* **Problem set**
a) In the Lion Riot passage, who was the station's President and General Manager among the DJs on air?
b) Translate this sentence from the Lion Riot passage into Spanish: "When the broadcast didn't work, the DJs jokingly questioned its quality and necessity."
c) Please turn the paragraph of the Lion Riot passage beginning "While one staffer explained" into a short bulleted list that keeps its main facts.

In an incident now known as the "Lion Riot" (audio accessible on The Lion 90.7FM's web archive), faculty members of the College of Communications stormed into the radio station and berated deejays while on-air. Audio of the incident begins with DJs on air at the time - including President and General Manager Michael Walsh - trying to make smalltalk before the Comm students' news report was scheduled to be fed into the broadcast. When the broadcast didn't work, the DJs jokingly questioned its quality and necessity. Faculty members then broke through the airlock and began yelling at the DJs, who were still stationed at the microphones. They left their microphones on intentionally.

While one staffer explained how to patch the broadcast through, another staffer in the background continued to yell at the on-air DJs. The latter allegedly knocked into Walsh (disputedly by accident or intentionally, but resulting in an audible "pop" over the microphone) prompting Walsh to ask her if she'd like to hit him. Because the incident was recorded,[9] and because the faculty members' actions were illegal by state and federal laws, the Lion Riot created much controversy among students and administrators. The Lion 90.7FM still references the Lion Riot from time to time, particularly the "do you want to hit me? Come on, hit me" Walsh quote, which airs regularly in audio imaging for the station.

* **Supplied data**
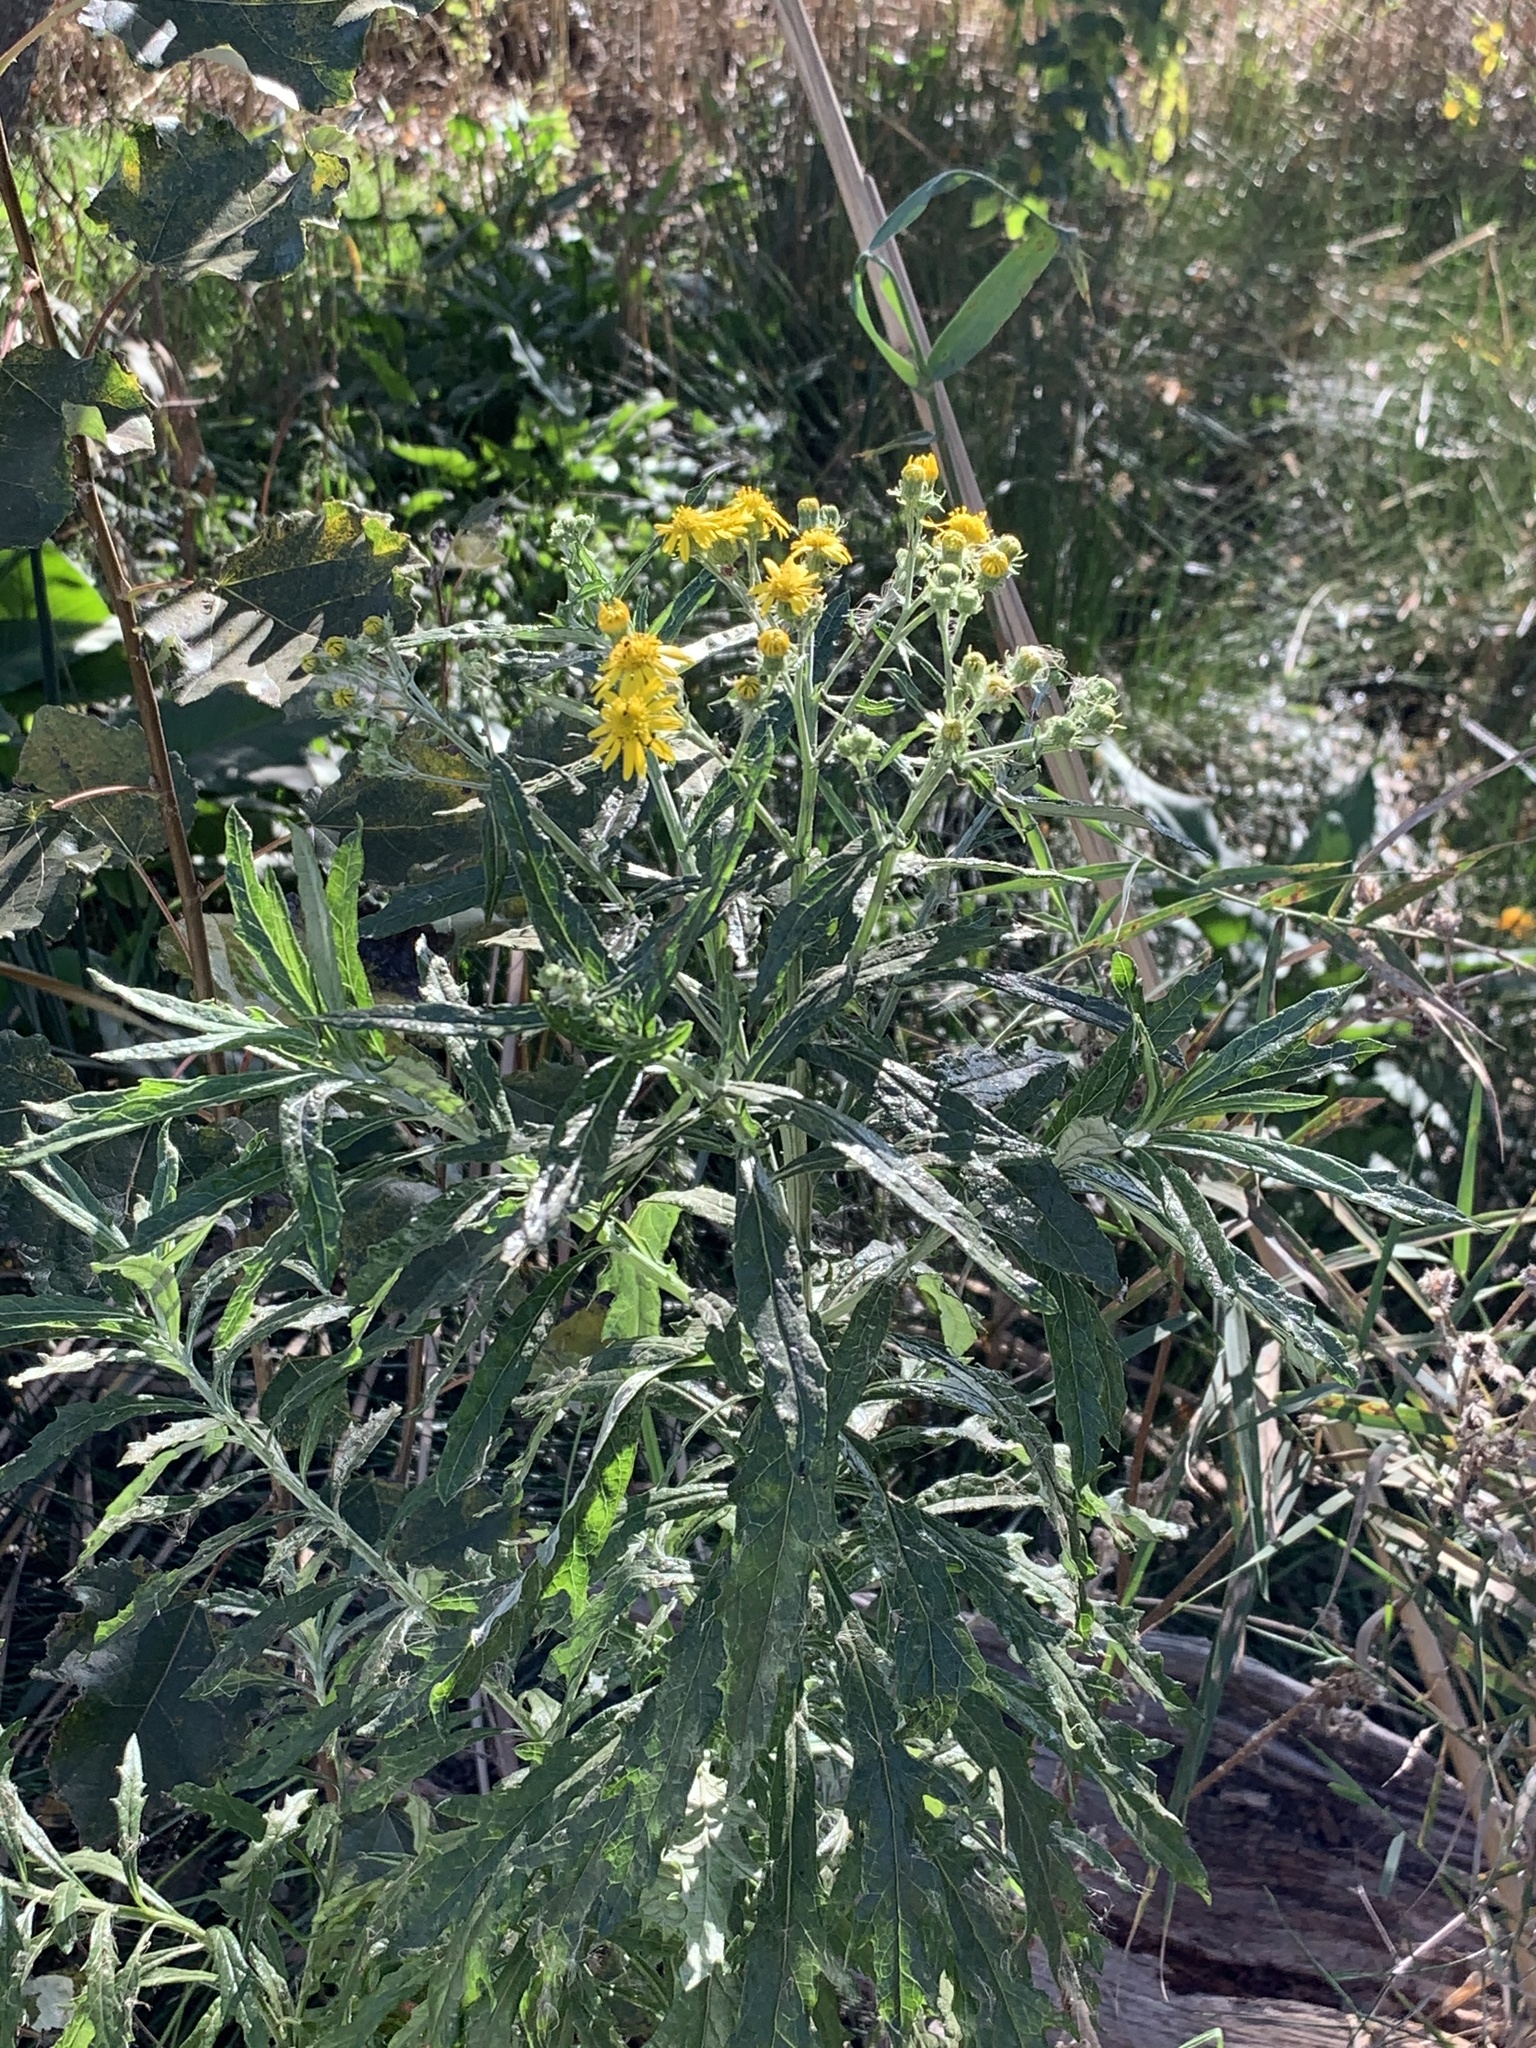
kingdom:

* **Task solutions**
a) Michael Walsh

b) Cuando la transmisión no funcionó, los DJ cuestionaron en broma su calidad y su necesidad.

c)
- One staffer explained how to patch the broadcast through while another kept yelling at the on-air DJs in the background.
- The second staffer allegedly knocked into Walsh, causing an audible "pop" over the microphone. It is disputed whether this was accidental or intentional. Walsh then asked her if she'd like to hit him.
- The incident was recorded, and the faculty members' actions were illegal under state and federal laws. As a result, the Lion Riot created much controversy among students and administrators.
- The Lion 90.7FM still references the Lion Riot from time to time. Walsh's "do you want to hit me? Come on, hit me" quote airs regularly in the station's audio imaging.